At Azor, it is well known that money can talk but does not shout. The deceptive simplicity of the film’s mise en scene and subdued performances make Andreas Fontana’s Dirty War thriller a very quiet beginning. As the film explains towards its end, this is a translation of the title from banking jargon which could mean to “keep mum” rather than giving it a command form as adopted in this context. In certain moments, Yvan (Fabrizio Rongione), a banker from Geneva, should let his rich clients’ fetishistic speech pass without comment. However, Azor also signifies an Old Testament deity who assists people and consequently raises queries concerning the exact purpose of Yvan’s diplomacy—whom he helps and supports—and provides the film’s underlying framework.
The Latin American country has reached such a state where Argentinian films about its late 20th-century history of state violence are themselves already a separate niche that sells globally. In 2018, Benjamín Naishtat’s great Rojo explored Argentina prior to the coup via tropes borrowed stylishly from American neo-noir (and who doesn’t remember how hilarious and dumb was The Secret of Their Eyes winning Oscar in 2009) There is less formal play in Azor than in Rojo or more story: Yvan comes to Buenos Aires to see wealthy customers of his bank and assure them their money remains intact amid political uncertainty. This insular film moves along with an inscrutable slowness as if its characters – starting with Yvan himself but also his fashionable wife Ines (Stéphanie Cléau) accompanying him on visits, and all other well off entrepreneurs or landowners whose contacts are in his Rolodex– were speaking their own secret language. And they are; business speak as well as those hidden signals for those who know that their government may be monitoring them because some members do not like seeing big money moved to the continent. Or at least without getting their own share.
Fontana will have passed through a Swiss-born interview, and he has explained that his own grandfather’s experience in Argentina’s financial sector was instrumental in the development of the professional background of Azor. All this painstaking authenticity paradoxically results into an impression of completely strange ambiance. It is not easy to find a way in it, and even if you are attentive, you may sometimes lose your orientation from the limited amount of information provided about Yvan’s company, especially Mr. Keys—his colleague and senior partner—an enigmatic storyteller who was well known among the Argentine elites for many years and also characterized as “depraved.” (That happened to me.)
It is how he creates and captures a state of placid paranoia by juxtaposing all these elusive interconnections—suggested business arrangements; actualised deals; personal stories with executive-class nostalgia related or withheld—and the present danger that is posed by a military junta driven by lust for power.
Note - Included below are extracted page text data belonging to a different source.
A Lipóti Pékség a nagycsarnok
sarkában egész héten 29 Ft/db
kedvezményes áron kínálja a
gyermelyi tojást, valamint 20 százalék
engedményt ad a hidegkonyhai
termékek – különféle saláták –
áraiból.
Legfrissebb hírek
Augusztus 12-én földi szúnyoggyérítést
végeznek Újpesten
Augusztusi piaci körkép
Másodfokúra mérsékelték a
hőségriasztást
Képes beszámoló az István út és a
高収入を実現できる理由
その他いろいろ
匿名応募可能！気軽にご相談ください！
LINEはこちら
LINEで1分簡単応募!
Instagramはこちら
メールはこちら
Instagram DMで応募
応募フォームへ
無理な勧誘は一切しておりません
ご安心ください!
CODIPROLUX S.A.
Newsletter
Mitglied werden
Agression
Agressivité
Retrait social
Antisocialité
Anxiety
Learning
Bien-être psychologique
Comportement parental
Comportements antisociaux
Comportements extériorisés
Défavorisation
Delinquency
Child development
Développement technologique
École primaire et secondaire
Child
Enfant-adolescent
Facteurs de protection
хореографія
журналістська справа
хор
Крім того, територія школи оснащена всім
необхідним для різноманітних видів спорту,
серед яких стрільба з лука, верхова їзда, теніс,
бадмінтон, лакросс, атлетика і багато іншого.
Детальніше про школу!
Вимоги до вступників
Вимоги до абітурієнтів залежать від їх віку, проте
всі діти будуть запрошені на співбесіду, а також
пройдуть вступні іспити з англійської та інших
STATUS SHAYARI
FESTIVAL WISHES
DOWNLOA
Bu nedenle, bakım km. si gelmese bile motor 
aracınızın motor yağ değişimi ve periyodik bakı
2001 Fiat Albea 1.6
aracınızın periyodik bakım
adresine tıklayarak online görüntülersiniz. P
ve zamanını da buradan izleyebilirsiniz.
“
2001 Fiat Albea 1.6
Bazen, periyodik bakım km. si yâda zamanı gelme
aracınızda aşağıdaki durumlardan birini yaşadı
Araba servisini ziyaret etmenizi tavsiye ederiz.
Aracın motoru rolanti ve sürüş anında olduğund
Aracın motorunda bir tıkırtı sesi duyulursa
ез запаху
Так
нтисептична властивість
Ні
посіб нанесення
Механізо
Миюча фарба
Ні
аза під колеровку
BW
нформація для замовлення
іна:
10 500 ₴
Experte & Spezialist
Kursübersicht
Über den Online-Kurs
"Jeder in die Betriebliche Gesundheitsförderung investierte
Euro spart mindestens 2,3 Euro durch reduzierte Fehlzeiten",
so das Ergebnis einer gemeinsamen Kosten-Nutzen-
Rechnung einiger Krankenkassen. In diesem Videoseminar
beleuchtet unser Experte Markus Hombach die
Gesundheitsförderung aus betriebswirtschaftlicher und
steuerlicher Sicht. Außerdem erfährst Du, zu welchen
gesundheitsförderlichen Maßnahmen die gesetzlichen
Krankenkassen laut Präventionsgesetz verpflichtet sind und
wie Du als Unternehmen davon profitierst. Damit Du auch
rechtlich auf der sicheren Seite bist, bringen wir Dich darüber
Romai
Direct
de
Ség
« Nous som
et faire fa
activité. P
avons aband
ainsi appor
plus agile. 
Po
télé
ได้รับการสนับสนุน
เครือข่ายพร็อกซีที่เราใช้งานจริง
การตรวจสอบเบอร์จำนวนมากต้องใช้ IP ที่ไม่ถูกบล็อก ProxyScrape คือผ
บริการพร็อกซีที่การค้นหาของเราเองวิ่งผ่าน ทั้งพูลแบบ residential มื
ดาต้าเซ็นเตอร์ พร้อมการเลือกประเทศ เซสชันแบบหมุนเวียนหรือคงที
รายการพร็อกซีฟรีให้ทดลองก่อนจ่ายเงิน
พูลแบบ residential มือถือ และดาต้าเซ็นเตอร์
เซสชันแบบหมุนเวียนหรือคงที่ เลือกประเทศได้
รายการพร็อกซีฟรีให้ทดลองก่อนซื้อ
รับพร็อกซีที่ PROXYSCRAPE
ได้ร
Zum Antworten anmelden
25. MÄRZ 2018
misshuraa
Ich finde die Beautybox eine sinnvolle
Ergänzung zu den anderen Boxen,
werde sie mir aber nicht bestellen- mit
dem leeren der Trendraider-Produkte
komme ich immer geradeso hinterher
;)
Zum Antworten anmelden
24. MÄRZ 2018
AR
The film slowly transforms into fear out of its uneventfulness, while negative feelings continue after every encounter that is full of luxury as well as bright lightings. In what comes closest to a traditional genre-movie sequence, Yvan sneaks into Keys’s deserted hotel room at night… Nothing really. However, since Azor is so sensitive to anxiety caused by absence and forced disappearance there cannot be any evidence that may be seen—a person; a crime; an explanation—hence its lack serves as confirmation on its own part which becomes more insidious over time. Finally, Yvan thinks it would probably be best not knowing, let alone talking about it again anyway. Among them, Azor most effectively captures the numbness required to keep silent during one’s comfortable life but which had diverse sensations specifically limited to certain periods only.